Solar Cells and Cities of The Future
March Meeting 2010
WASHINGTON, D.C. — When materials scientist Yang Yang of the University of California, Los Angeles looks at the tall office buildings surrounding his urban campus, he sees opportunities. Many of them have partly tinted windows to curtail the bright Californian sun, and Yang dreams of covering them with a different kind of tint—semi-transparent, semi-conducting panels of carbon-based solar cells that draw energy from the sun even as they shade the conference rooms of downtown L.A.
Expanding our sources of renewable energy is critical for the future, notes Yang, and one way to do it will be to greatly expand the use of solar panels, moving from a few panels on isolated urban rooftops to covering entire buildings with them. "In order to do so," he says, "one must make sure they are very low-cost."

* Extracted records *
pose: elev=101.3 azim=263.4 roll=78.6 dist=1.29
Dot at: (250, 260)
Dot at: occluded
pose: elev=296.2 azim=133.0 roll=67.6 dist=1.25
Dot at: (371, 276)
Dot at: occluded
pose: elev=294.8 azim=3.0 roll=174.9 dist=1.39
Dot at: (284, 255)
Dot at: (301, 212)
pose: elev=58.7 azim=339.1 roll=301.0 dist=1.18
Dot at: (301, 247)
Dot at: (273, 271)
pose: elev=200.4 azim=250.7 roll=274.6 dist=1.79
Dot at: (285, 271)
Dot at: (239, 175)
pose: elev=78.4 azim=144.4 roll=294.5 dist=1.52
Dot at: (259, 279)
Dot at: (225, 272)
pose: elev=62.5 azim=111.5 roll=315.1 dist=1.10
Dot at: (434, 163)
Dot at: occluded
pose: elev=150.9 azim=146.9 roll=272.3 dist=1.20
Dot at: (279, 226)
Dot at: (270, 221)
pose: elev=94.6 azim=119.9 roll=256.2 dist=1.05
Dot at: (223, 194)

* Work request 1 *
Answer the following from the passage on solar cells and cities of the future.
(a) At which university does Yang Yang work?
(b) What does Yang dream of covering the partly tinted windows with?
(c) What does Yang say one must make sure of in order to cover entire buildings with solar panels?
* Work request 2 *
Carry on the passage about solar cells and cities of the future, picking up after its final sentence.

* Final answer 1 *
(a) The University of California, Los Angeles.
(b) Semi-transparent, semi-conducting panels of carbon-based solar cells.
(c) That the panels are very low-cost.

* Final answer 2 *
One obvious way to contain cost would be to use cheaper materials. Yang and his colleagues are designing a new generation of solar cell fabricated on top of semiconducting polymers—essentially plastic—rather than the brittle, opaque silicon backing normally used. They have already developed an early prototype, and the technology has been licensed to a company in California, which is commercializing it. Yang predicts that the technology will be commercially available in just a few years. Currently their device converts energy from the sun to electrical energy at nearly 8 percent efficiency, which is less than the industry standard for commercial solar panels (those approach 20 percent). Even so, the polymer materials used in his cells are so inexpensive that Yang predicts they will produce the same amount of energy as commercial panels for a quarter of the cost. He is now designing a stacked "tandem" polymer-based solar cell that he hopes will achieve 12-15 percent efficiency.